Siyaset oltasına yakalanmadan

Lemaat ekseninde duygu çağrışımları(14)

Siyasetin karakterinde insanların çoğunu etkisi altına alma gibi bir özellik var. Ama bu siyaset, çok değerlerden uzaklaşıldığı günümüz siyaseti olunca, bunun, insanlık değerlerinin görmezden gelindiği gafletin en koyusunu ve barbarlığın en canavarca olanını gündeme getirdiği ise açıktır. Yakın tarih, dünya savaşları bunun şahididir.

İşin en garibi de insanların çoğunluğunun bundan habersiz olması, asıl gafleti ve vahşiliği başka yerlerde aramasıdır. Nedense siyasî konular gündeme geldiğinde çoğunluk kulak kabartır. Siyasete ilişkin konular hemen insanların önceliklerinin birinci sırasına oturur. Bu atmosferde konuşmacı ve yazarlar bolca malzeme bulurlar, okuyucular ve izleyiciler bir uzman gibi yargılarını ardı ardına sıralayıp dururlar. Siyasî konular hem toplumların hem de fertlerin en önemli gündemi olup çıkar. Başka hayatî konular varken, neden böyle diye de kimse kafa yorma ihtiyacını duymaz.

Oysa Asrın Adamı Bediüzzaman özellikle günümüz siyaseti için “Menfaat üzere çarhı kurulmuş olan siyaset-i hazıra müfteristir, canavar.” diye pervasızca en ağır sözü söyler. Demekle kalmaz, şeytandan kaçar gibi günümüz siyasetinden kaçtığını bütün hayatıyla ispatlar; siyasete karşı asla müsamahalı davranmaz.

O halde çoğunun devleti idare etme becerisi olarak anlam yüklediği siyaseti bir canavar olarak görmenin sebebi nedir? Bu konuda çoklarının kafa yorduğu konusunda ciddi kuşkuluyum. Buna da başta kendimi ve çevremi bir anlık bile olsa tarafsız bir şekilde gözlemlediğimde ulaştığımı sanıyorum. Evet, bu insanlar siyasî konulara neden tutkun?
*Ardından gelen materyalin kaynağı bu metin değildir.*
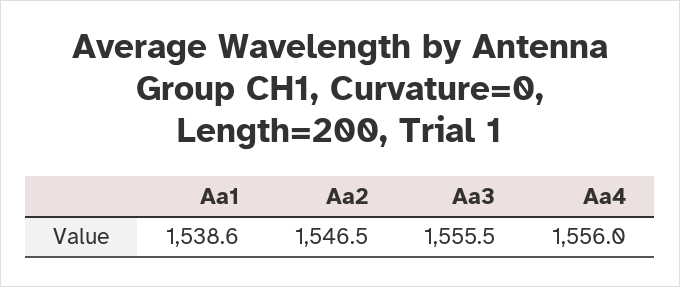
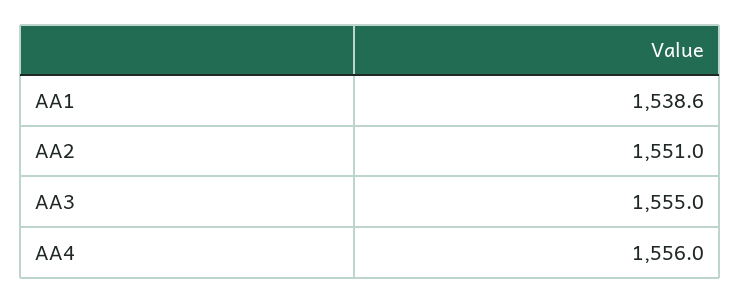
Aa2: 1546.5 -> 1551
Aa3: 1555.5 -> 1555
Kem küm demeden söylemek gerekirse, siyasetin alanı, egoların en çok konuştuğu ve konuşulduğu, en çok cirit attığı bir alandır. Orada nefis en baştadır, hiç kimseye fırsat tanımaz; şeytan ise tuzaklarını en sinsice sererek bir anda büyük çoğunluğu emeline alet etme hazzını yaşar. Bediüzzaman da haklı olarak  “Siyasetçi, ekserce tam müttaki dindar olamaz. Tam ve hakiki dindar, müttakî olanlar, siyasetçi olmazlar” diye çok önemli psikolojik içerikli sonucu özetler. Çünkü siyaseti amaç edinenlerde birinci öncelikte olması gereken din ya da hakikat, en azından ikinci dereceye inmiştir.
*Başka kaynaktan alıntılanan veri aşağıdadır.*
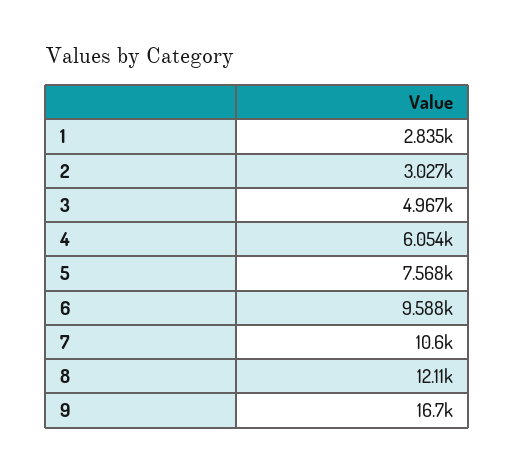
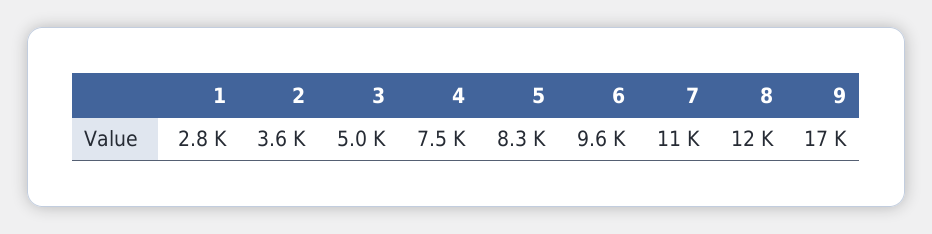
2: 3027 -> 3600
4: 6054 -> 7500
5: 7568 -> 8300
Siyasete girmenin ya da siyasî konularda tartışmanın sebebi nedir? Doğrusu, egonun, yani enaniyetin tatmininden başka ne olabilir ki! Siyasete giren, bir partiye üye olan iş olsun diye değil, kanaatiyle, fikriyle ve hatta inancıyla girmiş olur. Ruhunu da âdeta şeytana satar gibi o fikre verir. Artık bu siyasî fikir hayatının önceliğidir; dozajına göre bir tür aşkı, zamanla tutkusu... Bu uğursuz aşk için kimin kalbini kırmaz, kimleri feda etmez ki!
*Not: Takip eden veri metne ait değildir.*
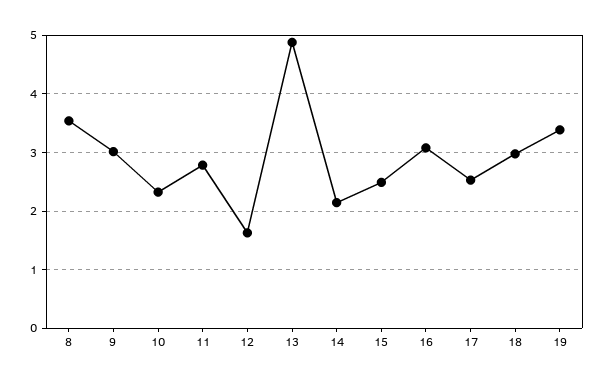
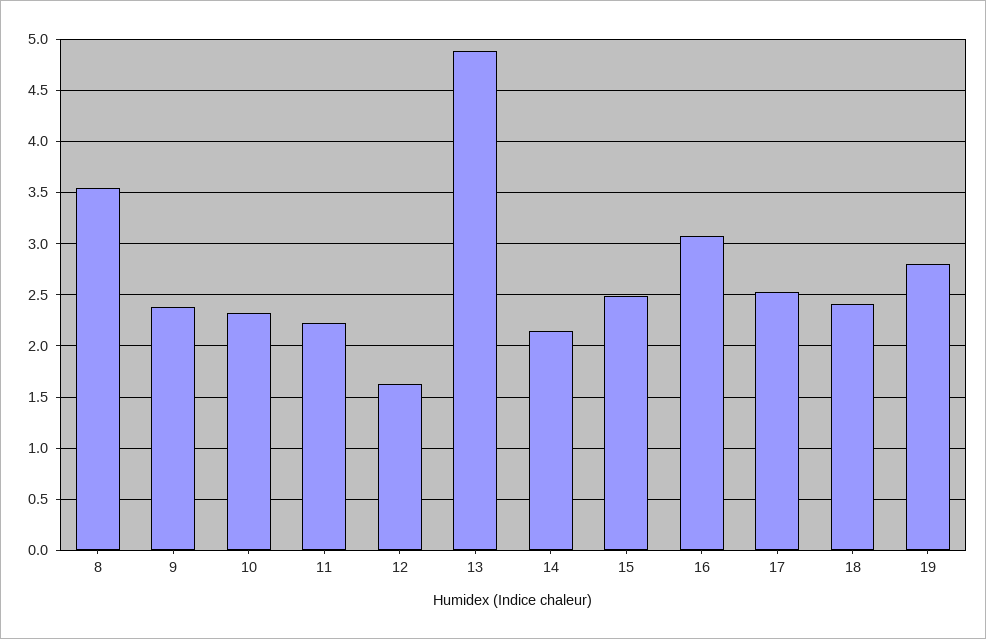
9: 3 -> 2.4
11: 2.8 -> 2.2
18: 3 -> 2.4
19: 3.4 -> 2.8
Siyaset içinde gerçekçi, objektif olmak çok zor… Siyaset, güç, rekabet alanıdır. Rekabetin olduğu yerde rakipler vardır ve rakiplerin her biri siyaset kuralına göre birer düşmandır; en azından çıkarda bir ortak, bir rakip, rakipler… Siyasetin başarısı da sürekli düşmanın gücünü azaltarak ona galip gelmeye bağlıdır. Siyasette güçsüze yer yoktur. Amaç çıkar olduğuna göre, her yola başvurmak siyasetin yöntemidir. Muhalefet iktidar olmaya çalışır, iktidarsa muhalefeti saf dışı etmeye. Uzayıp giden, yumuşaklıktan sürekli uzaklaşılan kısır bir döngü… Böyle olunca, siyaset içinde objektiflik denen gerçekçi bir duruş asla olamaz.

Bu uğurda kim neler kaybetmedi ki! Tarih siyasetle özdeşlik içinde olanların mezarlığıdır.

Günümüz siyasetinde ego, rekabet, gurur ve inat duyguları baskındır. Bu dört yıkıcı duygunun etkisinde olmadan davranış sergileyen siyasetçi yok gibidir. Üstelik bu duygulara göre hareket etmek, anlık da olsa zevk verir. Bu duyguların davranışlara yansıması ise çok yönlü acımasızlıktır, barbarlıktır, canavarlıktır.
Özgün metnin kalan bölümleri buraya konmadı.